The Federal Court (Landerer J) has held that two notices issued to Australia and New Zealand Banking Group Limited (ANZ) by the Commissioner under s 264 ITAA 1936 are valid. The notices required ANZ to produce certain information about customers who have or who have had accounts with it or any of its subsidiaries in Vanuatu.
ANZ maintains a digital database in Australia called the “Global Information Warehouse” (GIW). The GIW contains certain information in respect of bank accounts in Vanuatu held by customers of ANZ Vanuatu. The GIW receives information electronically transmitted by ANZ Vanuatu from its information technology system in Vanuatu to the GIW in Australia in accordance with the terms and conditions under which that information was provided to ANZ Vanuatu.
ANZ argued that the notices were invalid for three reasons.
First, ANZ argued that if it were to comply with the notices it would breach certain common law confidentiality obligations owed by it to the relevant customers of ANZ Vanuatu, as well as certain secrecy provisions enacted in Vanuatu. It submitted that s 264 does not authorise the Commissioner to issue a notice that would require it to breach these obligations or provisions.
Secondly, it argued that because the notices seek information in respect of all customers in certain categories who have or have had an account in Vanuatu without limiting the information sought to customers who are or might be liable to pay income tax in Australia, they were invalid. Given that the notices do not limit the information sought to such customers, ANZ argued that the notices require it to determine which customers might be liable to pay income tax in Australia. Accordingly, it submitted that the notices could not be regarded as having been issued for the purposes of either the ITAA 1936 or the ITAA 1997, and so were not authorised by s 264.
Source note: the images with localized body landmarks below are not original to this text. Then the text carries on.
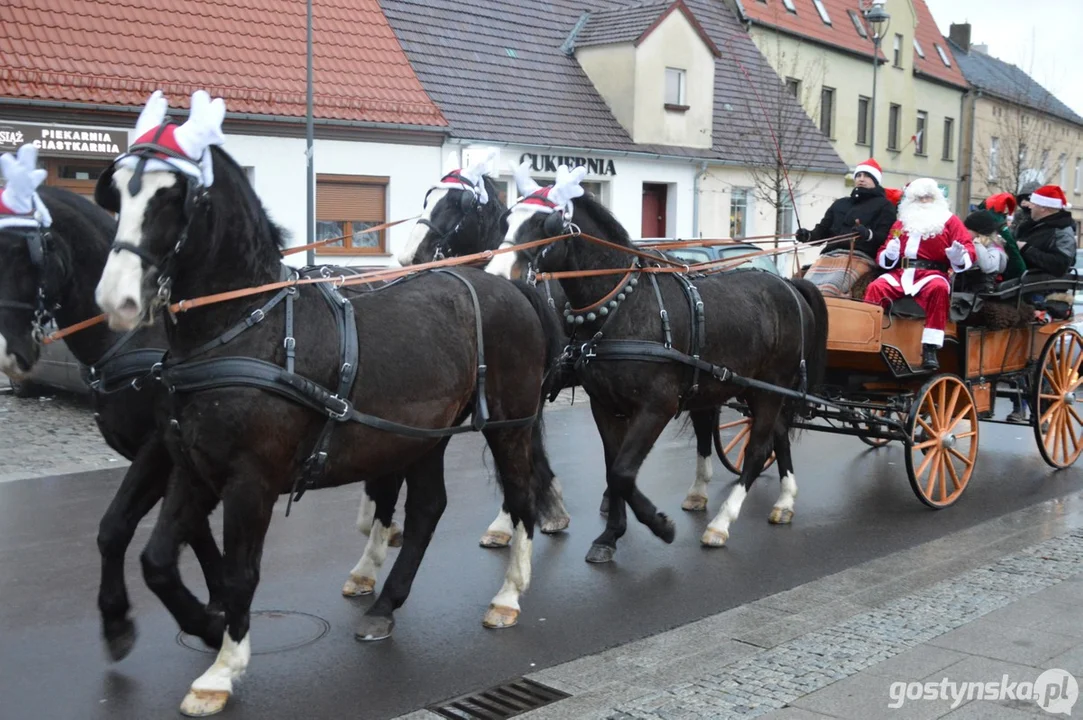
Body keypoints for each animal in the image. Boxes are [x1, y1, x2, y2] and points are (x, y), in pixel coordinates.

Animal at [0, 186, 226, 662]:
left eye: (25, 252)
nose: (9, 354)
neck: (132, 337)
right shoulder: (172, 456)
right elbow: (188, 530)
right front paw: (216, 603)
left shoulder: (158, 447)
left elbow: (116, 526)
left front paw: (124, 615)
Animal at [95, 138, 558, 714]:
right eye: (118, 194)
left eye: (173, 196)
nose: (117, 298)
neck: (246, 327)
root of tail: (508, 288)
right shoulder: (189, 464)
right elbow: (156, 559)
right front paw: (202, 624)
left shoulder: (250, 481)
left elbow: (240, 571)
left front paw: (222, 669)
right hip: (423, 437)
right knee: (428, 509)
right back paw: (385, 605)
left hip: (508, 426)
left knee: (520, 498)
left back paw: (508, 595)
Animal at [491, 184, 827, 563]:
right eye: (505, 220)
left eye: (544, 223)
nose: (498, 274)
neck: (624, 307)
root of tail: (789, 285)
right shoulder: (604, 406)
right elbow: (613, 467)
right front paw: (610, 535)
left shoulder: (657, 407)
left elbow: (622, 472)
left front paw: (660, 525)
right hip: (753, 388)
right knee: (779, 434)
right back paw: (784, 501)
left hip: (770, 387)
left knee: (757, 449)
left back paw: (721, 523)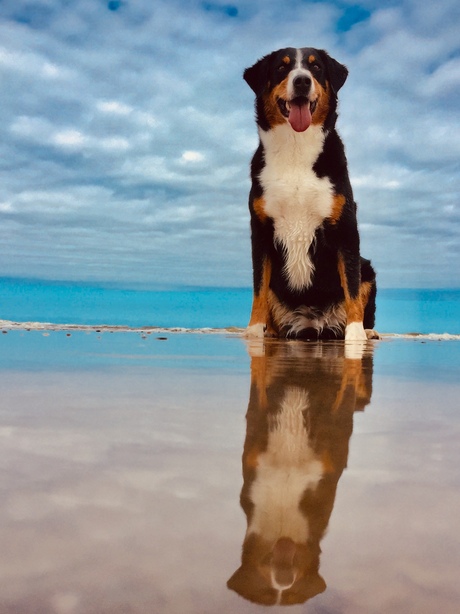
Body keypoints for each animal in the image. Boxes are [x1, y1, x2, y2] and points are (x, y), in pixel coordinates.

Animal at [244, 48, 378, 344]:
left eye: (315, 68)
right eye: (281, 68)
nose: (303, 80)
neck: (296, 148)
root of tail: (313, 324)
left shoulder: (345, 228)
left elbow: (351, 283)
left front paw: (355, 333)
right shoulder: (260, 230)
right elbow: (259, 287)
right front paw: (254, 330)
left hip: (369, 271)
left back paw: (368, 330)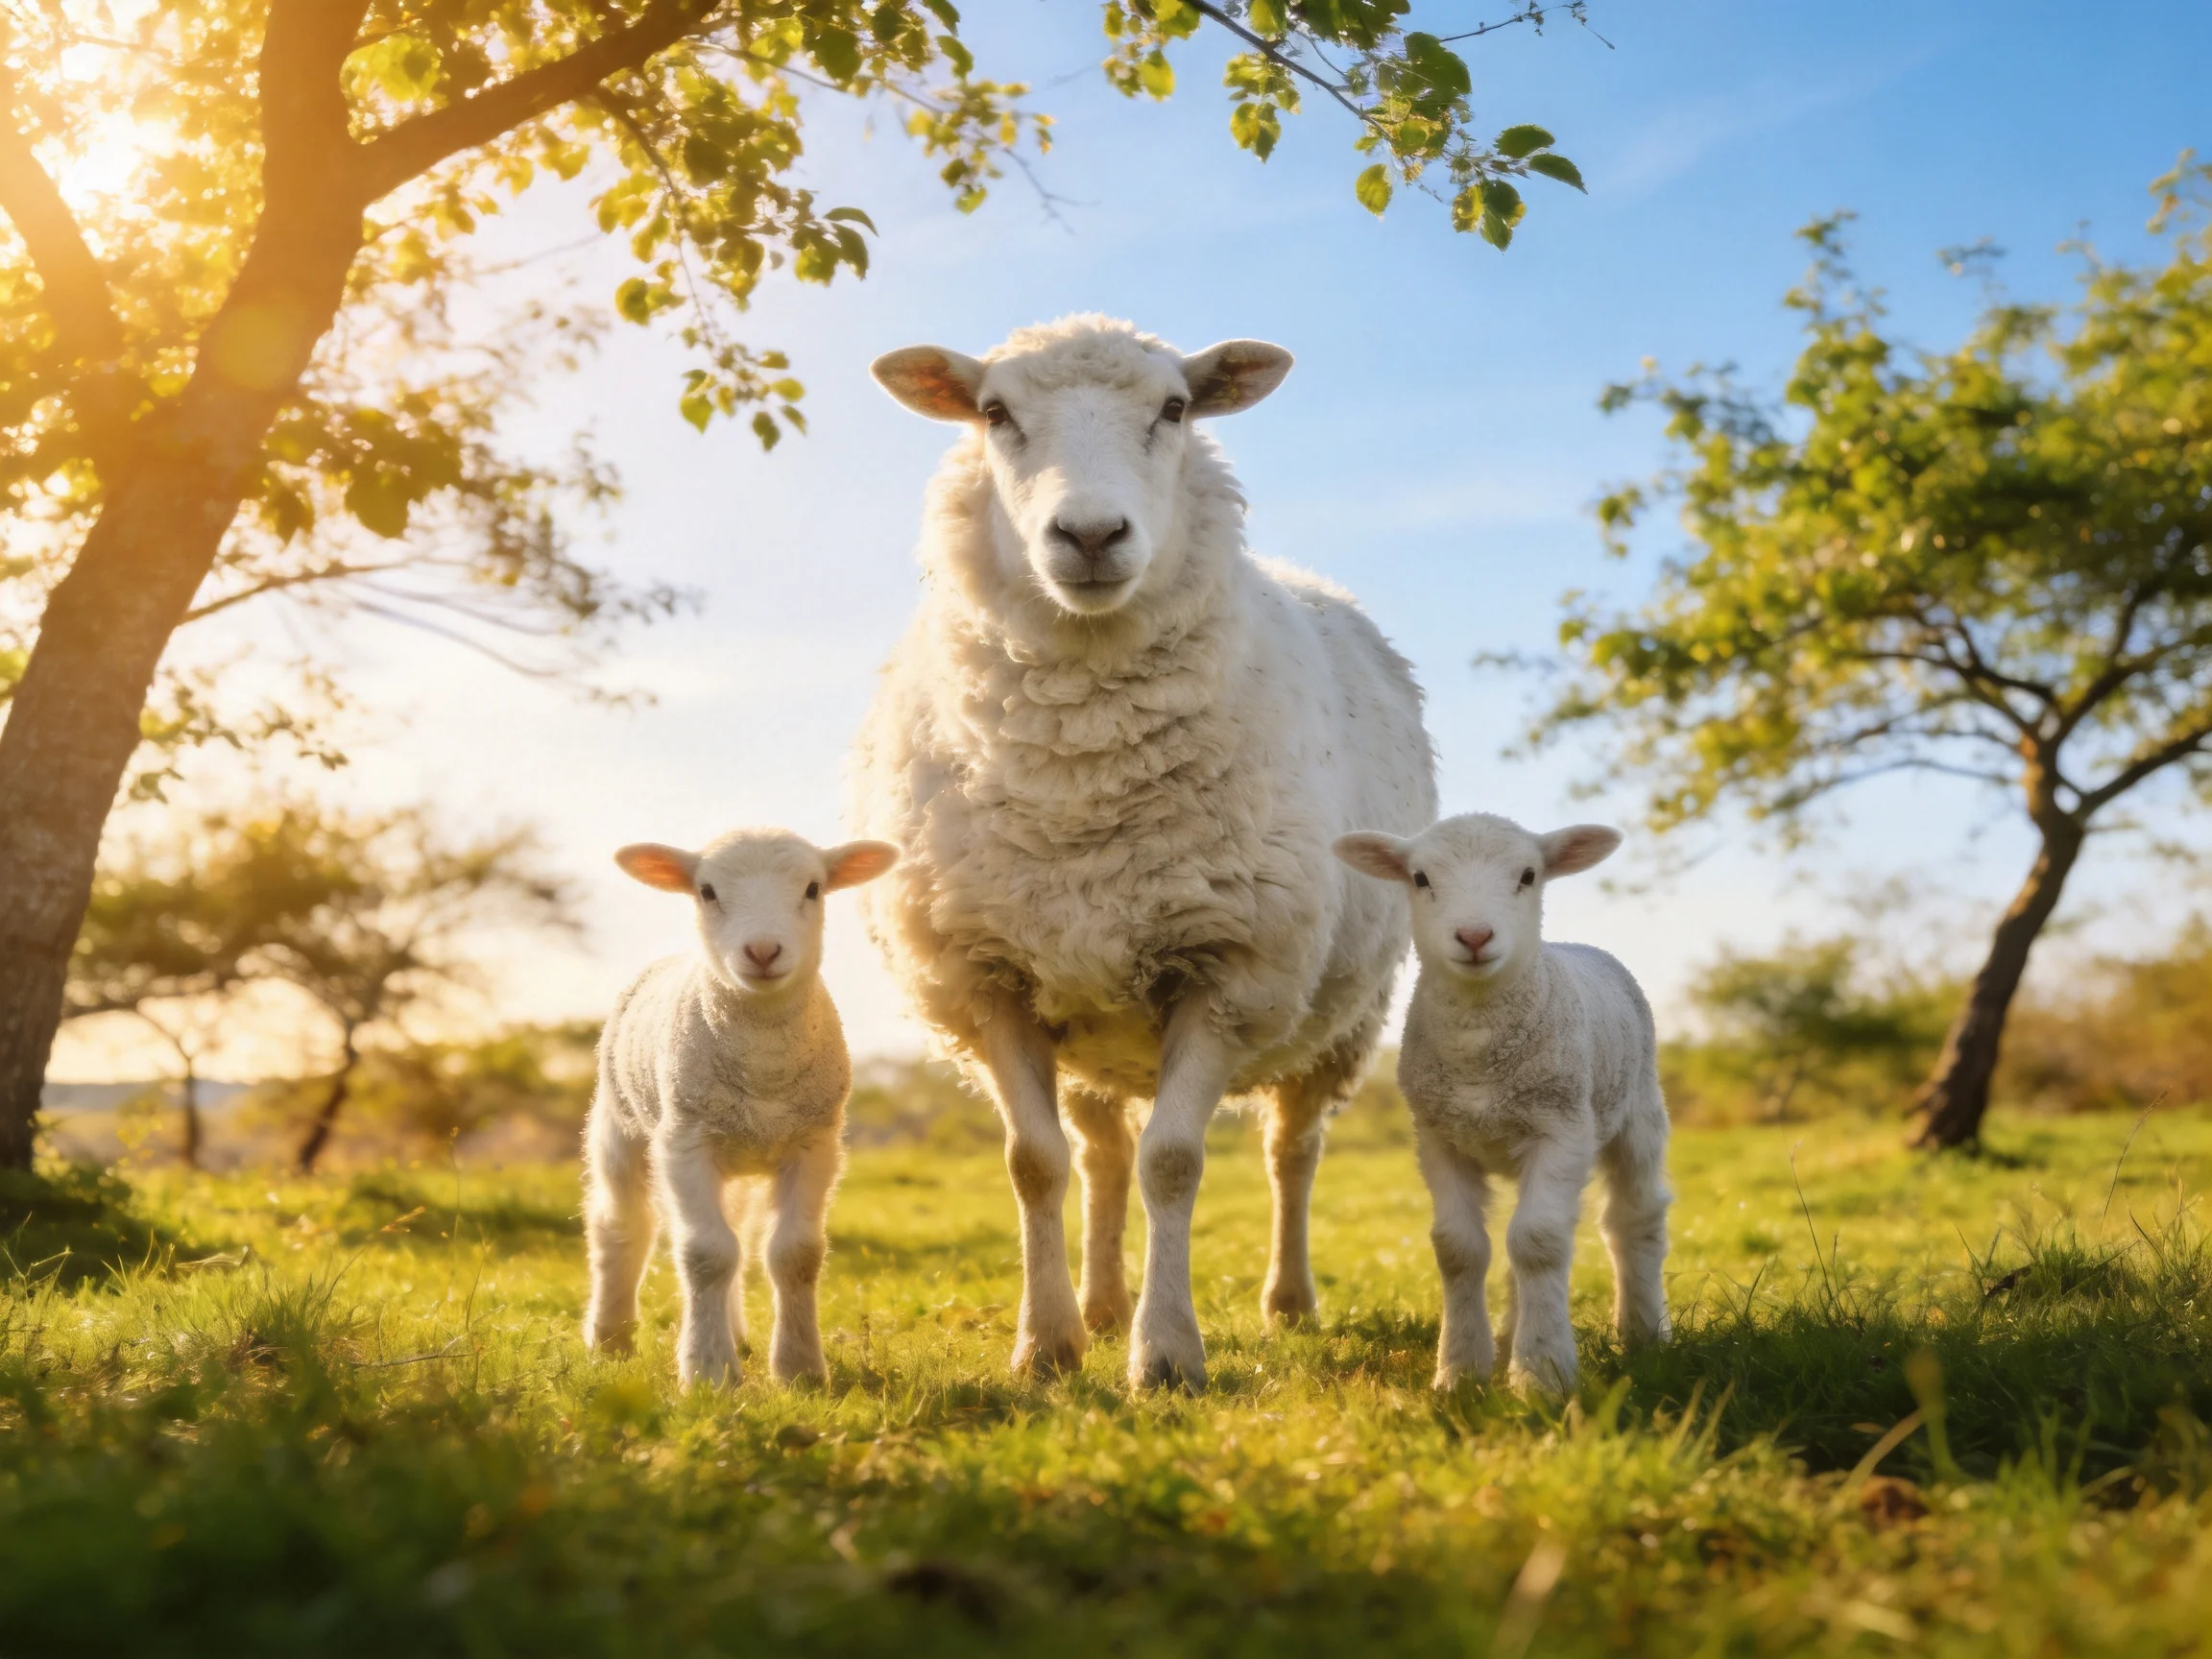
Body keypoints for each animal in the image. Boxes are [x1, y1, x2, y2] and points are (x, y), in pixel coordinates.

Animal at [580, 828, 899, 1388]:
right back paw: (610, 1337)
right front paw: (709, 1373)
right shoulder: (685, 1141)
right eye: (706, 891)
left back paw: (734, 1331)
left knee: (731, 1232)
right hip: (621, 1121)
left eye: (814, 888)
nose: (763, 950)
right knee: (621, 1224)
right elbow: (705, 1254)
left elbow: (795, 1253)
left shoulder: (814, 1143)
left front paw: (799, 1369)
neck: (764, 1069)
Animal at [849, 315, 1437, 1390]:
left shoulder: (1228, 969)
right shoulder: (989, 977)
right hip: (1085, 1019)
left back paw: (1288, 1302)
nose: (1088, 537)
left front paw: (1164, 1354)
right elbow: (1034, 1164)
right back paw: (1099, 1302)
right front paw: (1046, 1345)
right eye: (993, 413)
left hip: (1342, 1015)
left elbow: (1176, 1161)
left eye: (1175, 408)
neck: (1082, 777)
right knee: (1100, 1158)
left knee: (1293, 1150)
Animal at [1334, 813, 1671, 1395]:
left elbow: (1539, 1242)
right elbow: (1459, 1248)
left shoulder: (1561, 1129)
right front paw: (1460, 1372)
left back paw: (1644, 1333)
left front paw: (1542, 1374)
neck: (1478, 1055)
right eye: (1420, 878)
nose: (1474, 936)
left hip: (1637, 1113)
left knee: (1634, 1218)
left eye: (1528, 875)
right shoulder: (1438, 1136)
Thirdly, it argued that each notice was uncertain.
The Court rejected ANZ's arguments in relation to each of the three grounds. The Court said, at paras 187-189, as follows:
"In my view s 264 authorises the Deputy Commissioner to issue a notice to an Australian company asking it to furnish information that is stored in Australia. There is no reason to read s 264 as subject to a foreign law purporting to have extra-territorial effect in circumstances where the relevant information is held by an Australian company in Australia. In any event, I do not think that disclosure of the information would breach the non-statutory or statutory obligations of confidence under the law of Vanuatu.
I reject ANZ’s argument that the notices were not issued for a proper purpose. In my view s 264 allows the Deputy Commissioner to issue notices that may require the disclosure of information relating to persons who are not liable to pay income tax in Australia, providing that the notices are issued for the purposes of the ITAA, including the ascertainment of whether an individual or entity is liable to pay Australian income tax. ANZ has not established that the notices were issued for an improper purpose.
I also reject ANZ’s argument that the notices are uncertain. In my view the notices are directed to information contained in the GIW. ANZ is required to produce information stored in the GIW that meets the criteria set out in the notices. It matters not that the information produced may not be information relating to the affairs of persons who are or may be liable to the assessment and payment of income tax in Australia. It also does not matter that ANZ cannot verify the accuracy of the information contained in the GIW."
Australia and New Zealand Banking Group Limited v Konza  FCA 196 (Federal Court, Landerer J, 9 March 2012).